Utility functions for generating participant populations and event-level synthetic records.

Usage

generate_ofh_population(n = 1000, seed = 123)

add_inpatient_events(
  data,
  events_per_person = 5,
  icd10_codes = c("I210", "I500", "I639", "E110", "J440"),
  opcs4_codes = c("K401", "K451", "K561", "M011", "E033"),
  seed = 123
)

synthesize_drug_exposure(
  data,
  drug_list = c("0212000B0", "0601023A0"),
  seed = 123,
  mean_items_per_person = 2
)

Arguments

data

Input data frame containing a pid column.

n

Number of participants.

seed

Random seed.

events_per_person

Mean events per participant.

icd10_codes

ICD-10 code pool.

opcs4_codes

OPCS-4 code pool.

drug_list

Medication code pool.

mean_items_per_person

Mean prescription items per participant.

Value

Return value depends on the function called:

generate_ofh_population()

Data frame with one row per participant and columns including pid, sex, and birth_year.

add_inpatient_events()

Data frame of synthetic inpatient events with columns pid, admidate, icd10, and opcs4.

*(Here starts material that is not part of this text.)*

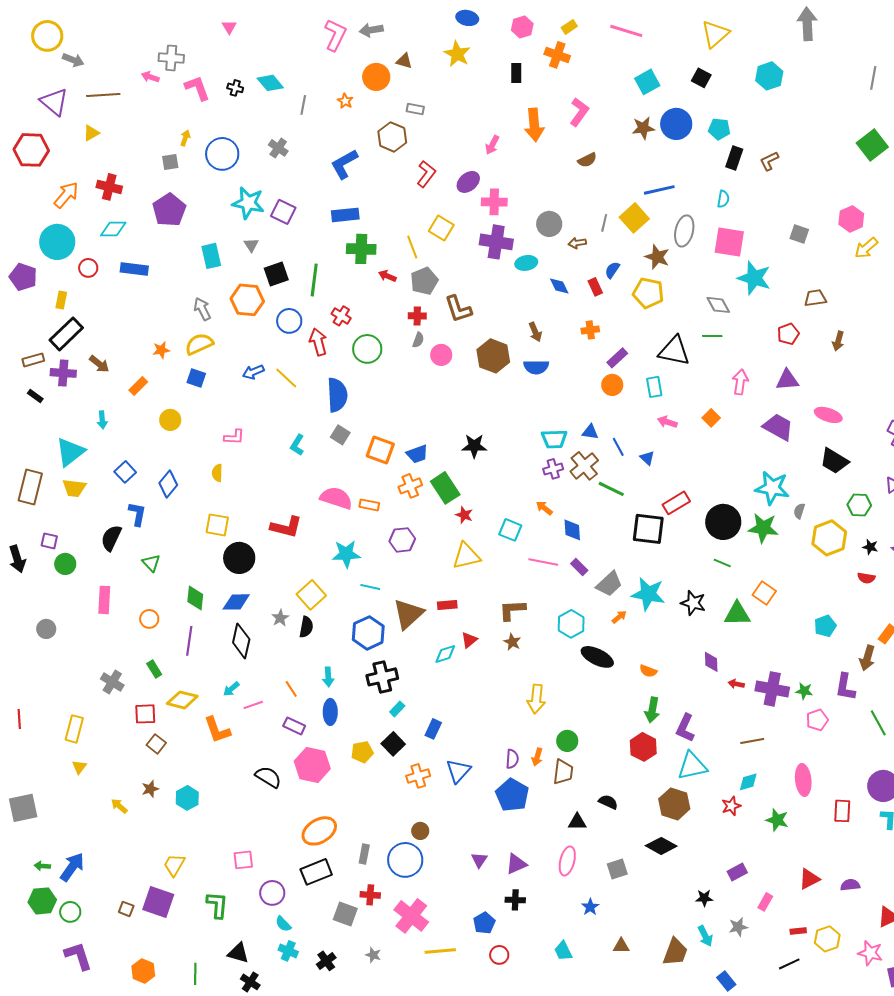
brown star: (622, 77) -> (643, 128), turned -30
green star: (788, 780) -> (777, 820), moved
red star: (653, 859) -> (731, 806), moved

synthesize_drug_exposure()

Data frame of synthetic primary-care medication records with participant IDs and prescribing/dispensing fields (for example prescribedbnfcode, paidbnfcode).


Configuration Helpers for OFH Generation

Description

Helper functions that return default settings and compose full generation configuration lists.

Usage

ofh_default_proportions()
ofh_default_record_multipliers()
ofh_default_code_config()
ofh_build_config(
  n = 5000,
  proportions = ofh_default_proportions(),
  record_multipliers = ofh_default_record_multipliers(),
  code_config = list()
)

Arguments

n

Total cohort size.

proportions

Dataset proportions list.

record_multipliers

Record multiplier list for event datasets.

code_config

Optional code configuration overrides.

Value

Return value depends on the function called:

ofh_default_proportions()

Named numeric list of dataset proportions in [0, 1].

ofh_default_record_multipliers()

Named numeric list of multipliers for multi-record datasets.

ofh_default_code_config()

Nested named list containing default code pools, weights, and generation controls by dataset.

ofh_build_config()

Named list with total_pid_count (integer), datasets (nested list of dataset sizing settings), and code_config (merged code configuration list).